Goal of the exercise:
Copy the lines from the one containing "order: Asterales" through the last line, leaving the pictures out.

Collected data:
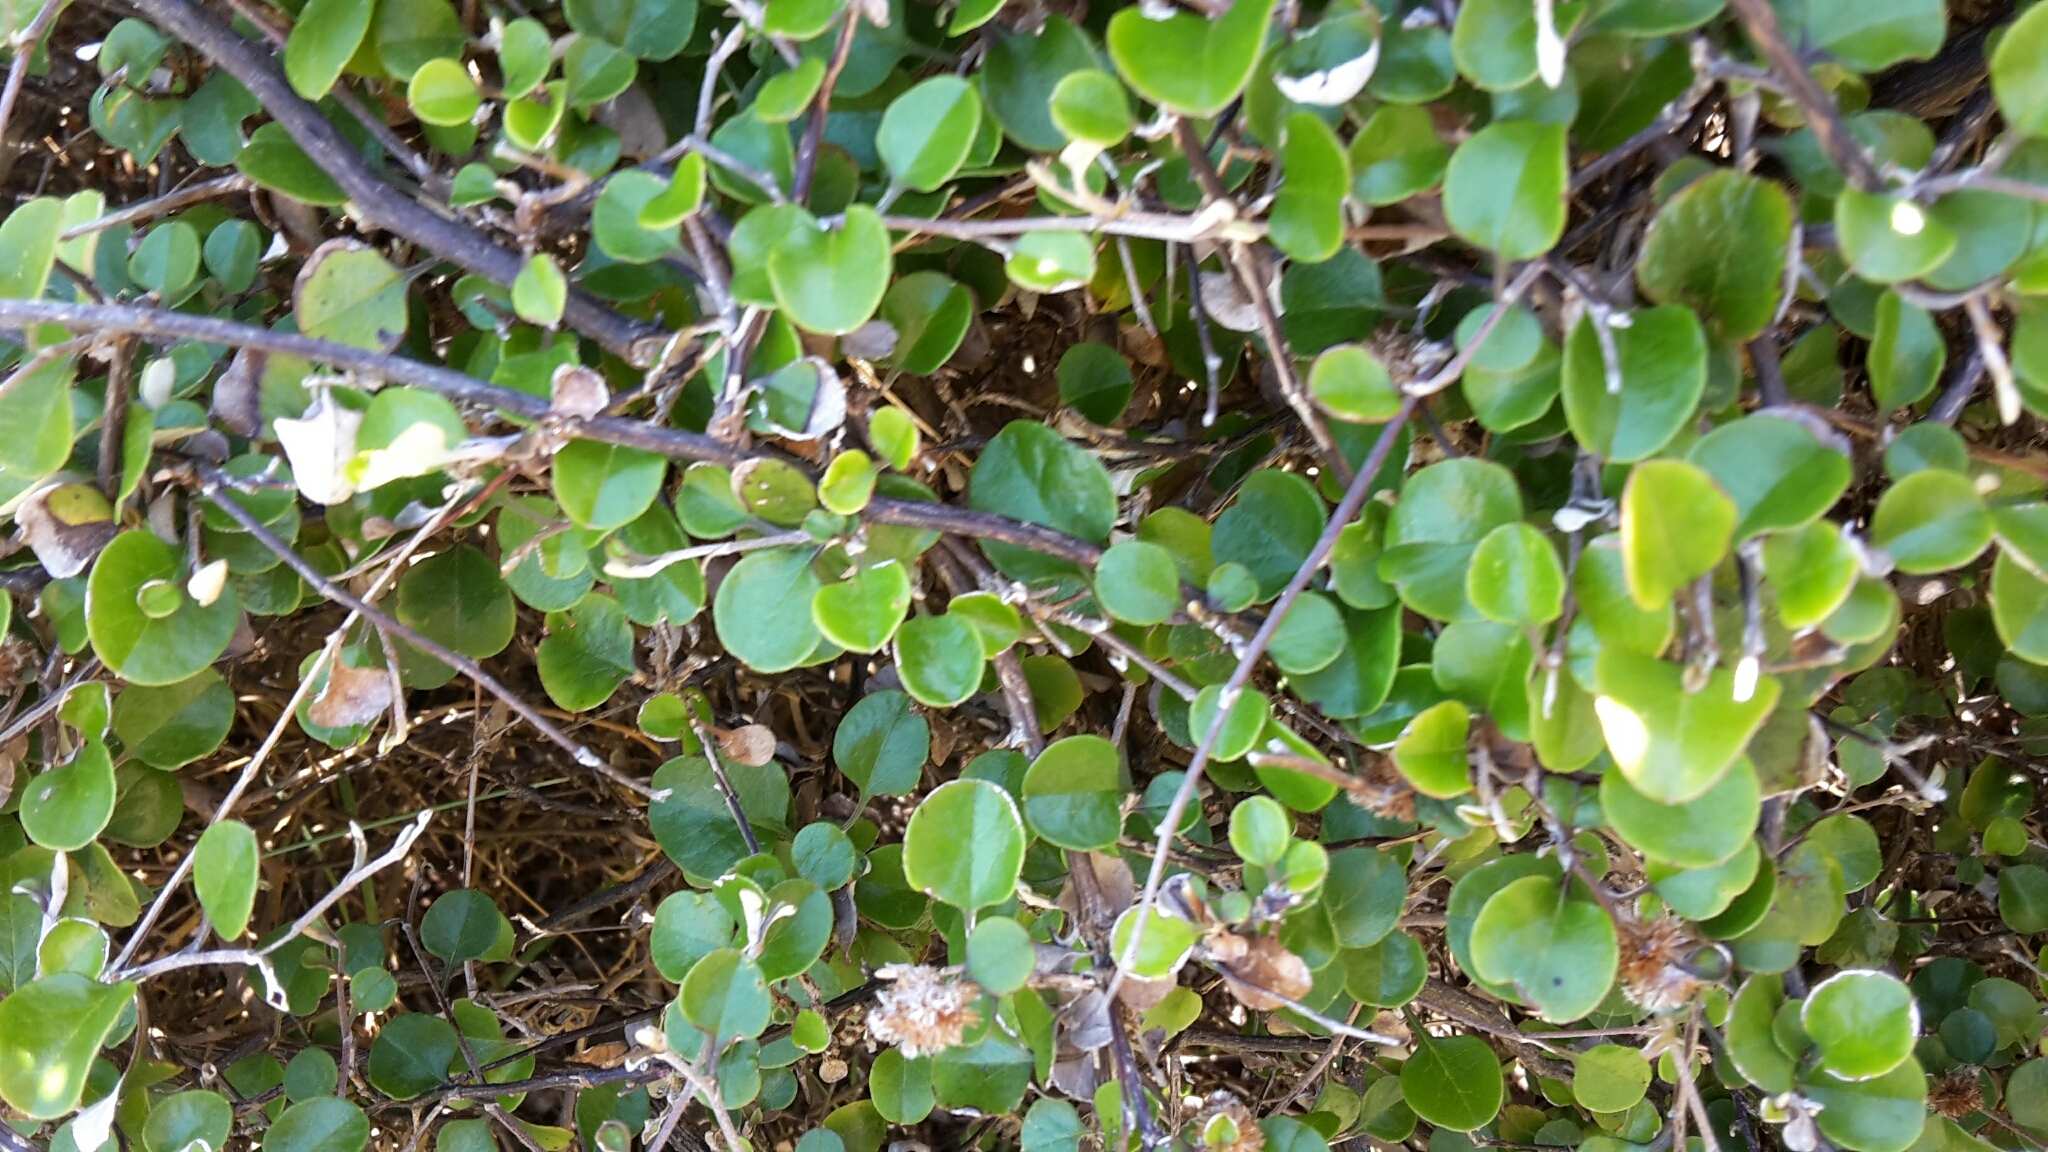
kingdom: Plantae
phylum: Tracheophyta
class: Magnoliopsida
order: Asterales
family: Asteraceae
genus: Ozothamnus
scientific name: Ozothamnus glomeratus
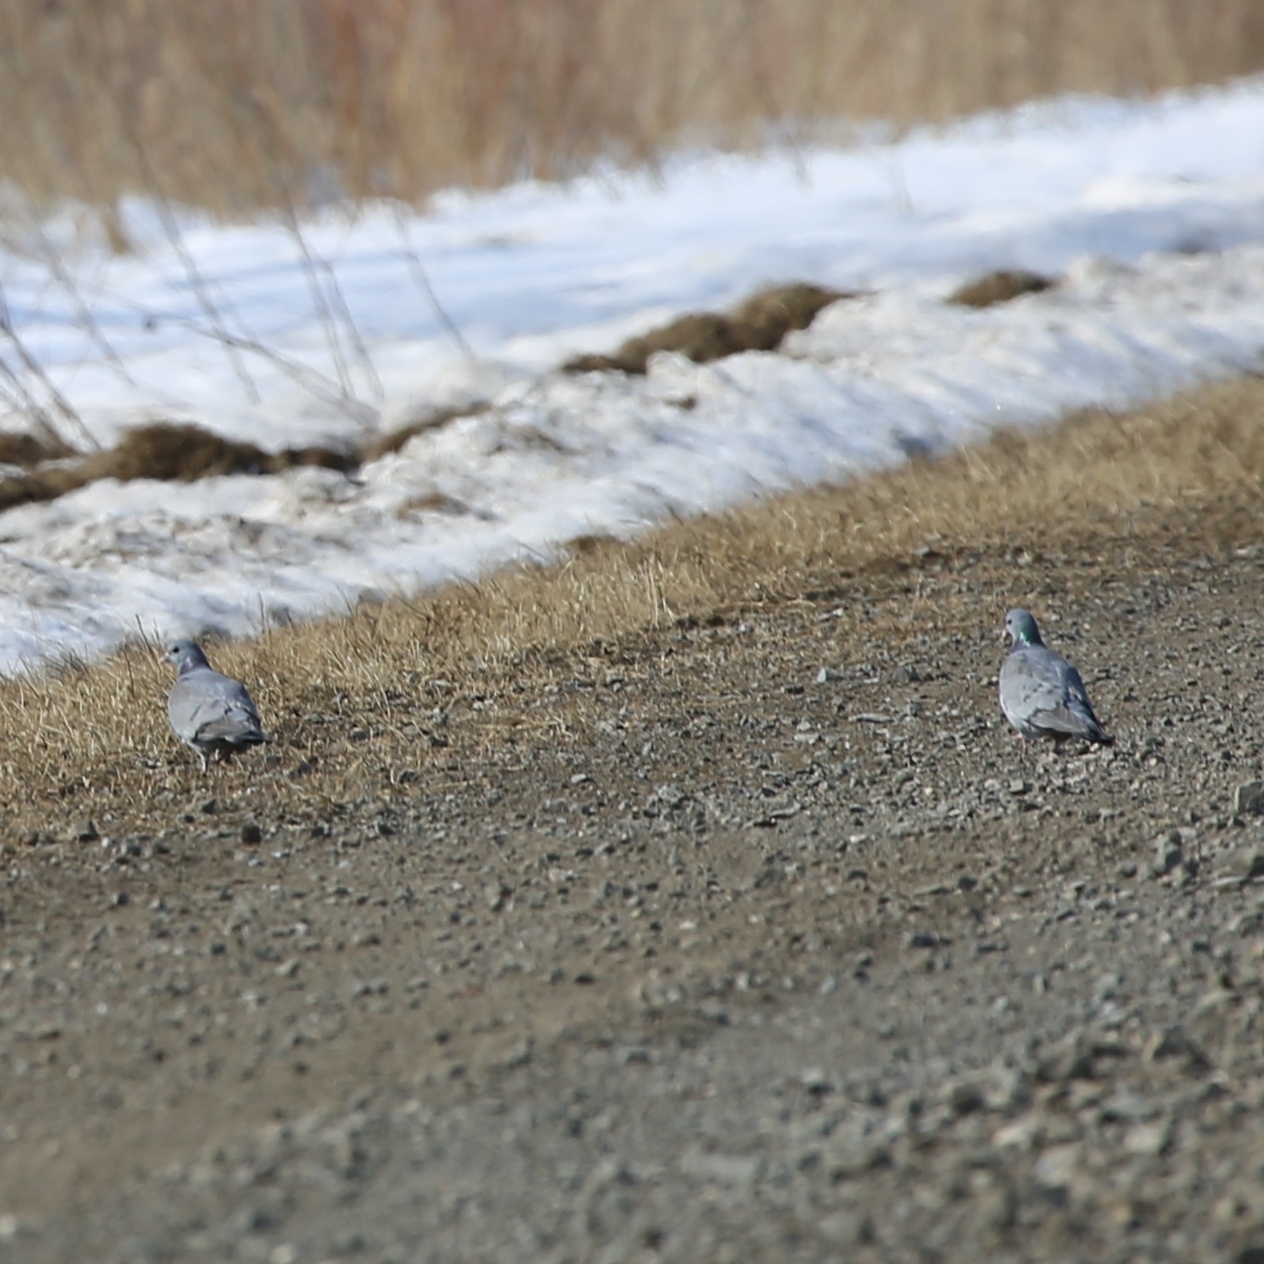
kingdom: Animalia
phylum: Chordata
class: Aves
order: Columbiformes
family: Columbidae
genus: Columba
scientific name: Columba oenas
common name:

Problem solution:
order: Asterales
family: Asteraceae
genus: Ozothamnus
scientific name: Ozothamnus glomeratus
kingdom: Animalia
phylum: Chordata
class: Aves
order: Columbiformes
family: Columbidae
genus: Columba
scientific name: Columba oenas
common name:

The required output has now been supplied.